İSTİNAF SEBEPLERİ: Davalı vekili 04.02.2020 tarihli istinaf dilekçesinde özetle; Dairemiz tarafından ilk derece mahkemesinin kararı kaldırılarak yeniden hüküm kurulması ve kurulan hükmün kesin olması nedeniyle, ilk derece mahkemesince aynı konuda yeniden hüküm kuramayacağı, dairemizce verilen tedbir kararına ilişkin teminatın süresinde yatırılmaması nedeniyle kararın kendiliğinden ortadan kalktığı, bu sonuca davacının kusurlu davranışıyla ulaşıldığını, kimsenin kendi kusuruna dayanarak hak elde edemeyeceğini, tekrar tedbir talep edilmesinin davacının kötü niyetli olduklarını gösterdiğini ayrıca takibi sürüncemede bırakmayı amaçladıklarını, süreçte durum ve koşulların değişmediğini belirterek tedbir kararının kaldırılmasını talep ettikleri görülmüştür.
DELİLLERİN DEĞERLENDİRİLMESİ VE GEREKÇE:
Talep, ihtiyati tedbir kararına ilişkin itirazın reddi kararının kaldırılması istemine ilişkindir.
İstinaf incelemesi; Kamu düzenini ilgilendiren konularda resen, diğer yönlerden HMK’nın 355.maddesi gereğince istinaf sebepleriyle sınırlı olarak yapılmıştır.
İcra İflas Kanunu’nun 72/3.maddesinde;“İcra takibinden sonra açılan menfi tespit davasında ihtiyati tedbir yolu ile tabin durdurulmasına karar verilemez. Ancak borçlu gecikmeden doğan zararları karşılamak ve alacağın yüzde on beşinden aşağı olmamak üzere göstereceği teminat karşılığında, mahkemeden ihtiyati tedbir yoluyla icra veznesindeki paranın alacaklıya verilmemesini isteyebilir.” hükmü getirilmiştir.
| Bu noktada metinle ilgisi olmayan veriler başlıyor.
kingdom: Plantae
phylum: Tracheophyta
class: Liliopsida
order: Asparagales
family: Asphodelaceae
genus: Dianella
Hukuk Muhakemeleri Kanunu’nun 209.maddesinde ise;”1) Adi bir senetteki yazı veya imza inkâr edildiğinde, bu konuda bir (karar verilinceye kadar, o senet herhangi bir işleme esas alınamaz. (2) Resmî senetlerdeki yazı veya imza inkâr edildiğinde, senetteki yazı veya imzanın sahteliği, ancak mahkeme kararıyla sabit olursa, bu senet herhangi bir işleme esas alınamaz. (3) Senede dayanılarak verilmiş olan ihtiyati tedbir, o senet hakkındaki sahtelik iddiasından etkilenmez ve gerektiğinde senet sahibi haklarının korunması için yeni tedbirler talep edebilir.” şeklinde yasal düzenleme mevcuttur.
Menfi tespit davası her ne kadar İİK’da düzenlenmiş ise de icra hukukuna özgü bir dava türü olmayıp maddi anlamda kesin hüküm teşkil eden ve HMK’daki genel usul ve yargılama kurallarına tabi olan ve genel mahkemelerde görülen bir dava türüdür.
Dolayısıyla usul kuralları bakımından İİK’nın hükümleri ile yetinilmesi doğru olmayıp HMK’daki usul kurallarının ve yasal düzenlemenin dikkate alınması gerekmektedir.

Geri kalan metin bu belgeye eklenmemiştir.